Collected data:
BEGIN

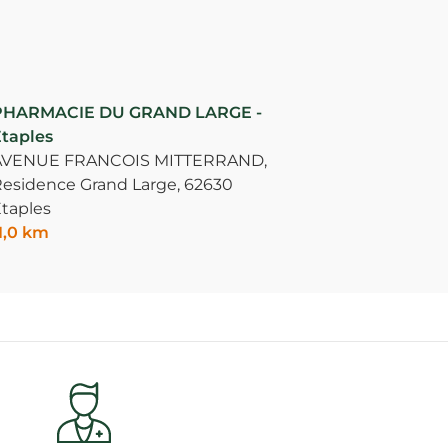
PHARMACIE DU GRAND LARGE -
taples
AVENUE FRANCOIS MITTERRAND,
esidence Grand Large,
62630
taples
1,0 km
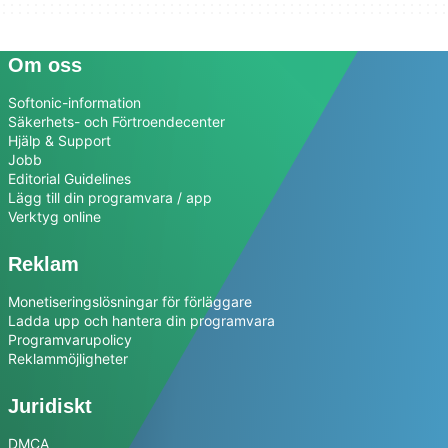
Om oss
Softonic-information
Säkerhets- och Förtroendecenter
Hjälp & Support
Jobb
Editorial Guidelines
Lägg till din programvara / app
Verktyg online
Reklam
Monetiseringslösningar för förläggare
Ladda upp och hantera din programvara
Programvarupolicy
Reklammöjligheter
Juridiskt
DMCA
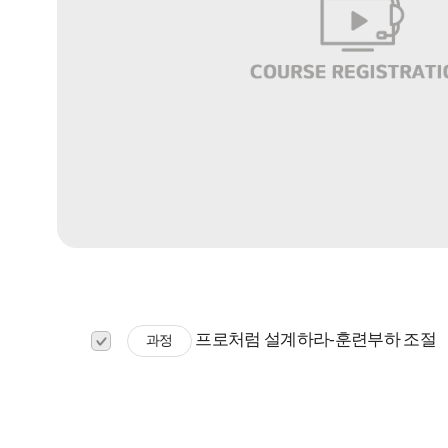
프로처럼 설계하라-훈련부하 조절
과정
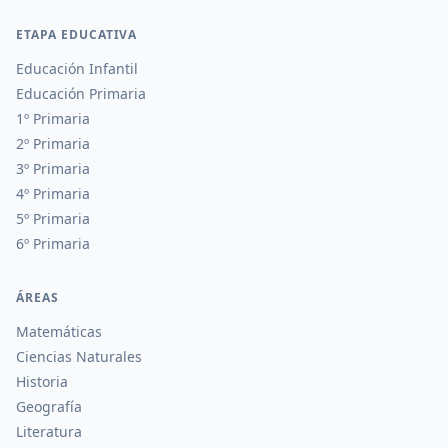
ETAPA EDUCATIVA
Educación Infantil
Educación Primaria
1º Primaria
2º Primaria
3º Primaria
4º Primaria
5º Primaria
6º Primaria
ÁREAS
Matemáticas
Ciencias Naturales
Historia
Geografía
Literatura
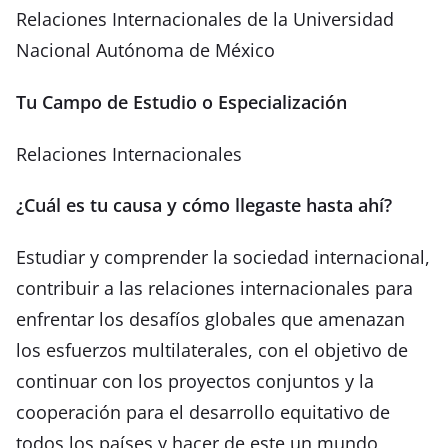
Relaciones Internacionales de la Universidad
Nacional Autónoma de México
Tu Campo de Estudio o Especialización
Relaciones Internacionales
¿Cuál es tu causa y cómo llegaste hasta ahí?
Estudiar y comprender la sociedad internacional,
contribuir a las relaciones internacionales para
enfrentar los desafíos globales que amenazan
los esfuerzos multilaterales, con el objetivo de
continuar con los proyectos conjuntos y la
cooperación para el desarrollo equitativo de
todos los países y hacer de este un mundo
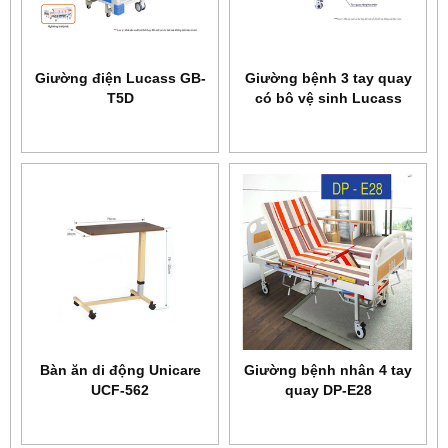
Giường điện Lucass GB-
Giường bệnh 3 tay quay
T5D
có bô vệ sinh Lucass
GB-T43
Bàn ăn di động Unicare
Giường bệnh nhân 4 tay
UCF-562
quay DP-E28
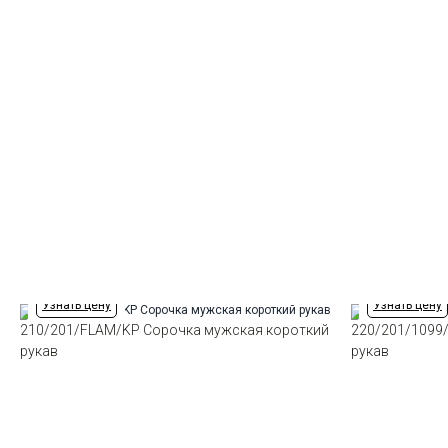
Узнать цену
Узнать цену
210/201/FLAM/KP Сорочка мужская короткий
220/201/1099
рукав
рукав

END

Instructions for the task:
An exact, picture-free copy of the entries is required.

Written reply:
PHARMACIE DU GRAND LARGE -
taples
AVENUE FRANCOIS MITTERRAND,
esidence Grand Large,
62630
taples
1,0 km
Om oss
Softonic-information
Säkerhets- och Förtroendecenter
Hjälp & Support
Jobb
Editorial Guidelines
Lägg till din programvara / app
Verktyg online
Reklam
Monetiseringslösningar för förläggare
Ladda upp och hantera din programvara
Programvarupolicy
Reklammöjligheter
Juridiskt
DMCA
프로처럼 설계하라-훈련부하 조절
과정
ETAPA EDUCATIVA
Educación Infantil
Educación Primaria
1º Primaria
2º Primaria
3º Primaria
4º Primaria
5º Primaria
6º Primaria
ÁREAS
Matemáticas
Ciencias Naturales
Historia
Geografía
Literatura
Relaciones Internacionales de la Universidad
Nacional Autónoma de México
Tu Campo de Estudio o Especialización
Relaciones Internacionales
¿Cuál es tu causa y cómo llegaste hasta ahí?
Estudiar y comprender la sociedad internacional,
contribuir a las relaciones internacionales para
enfrentar los desafíos globales que amenazan
los esfuerzos multilaterales, con el objetivo de
continuar con los proyectos conjuntos y la
cooperación para el desarrollo equitativo de
todos los países y hacer de este un mundo
Giường điện Lucass GB-
Giường bệnh 3 tay quay
T5D
có bô vệ sinh Lucass
GB-T43
Bàn ăn di động Unicare
Giường bệnh nhân 4 tay
UCF-562
quay DP-E28
Узнать цену
Узнать цену
210/201/FLAM/KP Сорочка мужская короткий
220/201/1099
рукав
рукав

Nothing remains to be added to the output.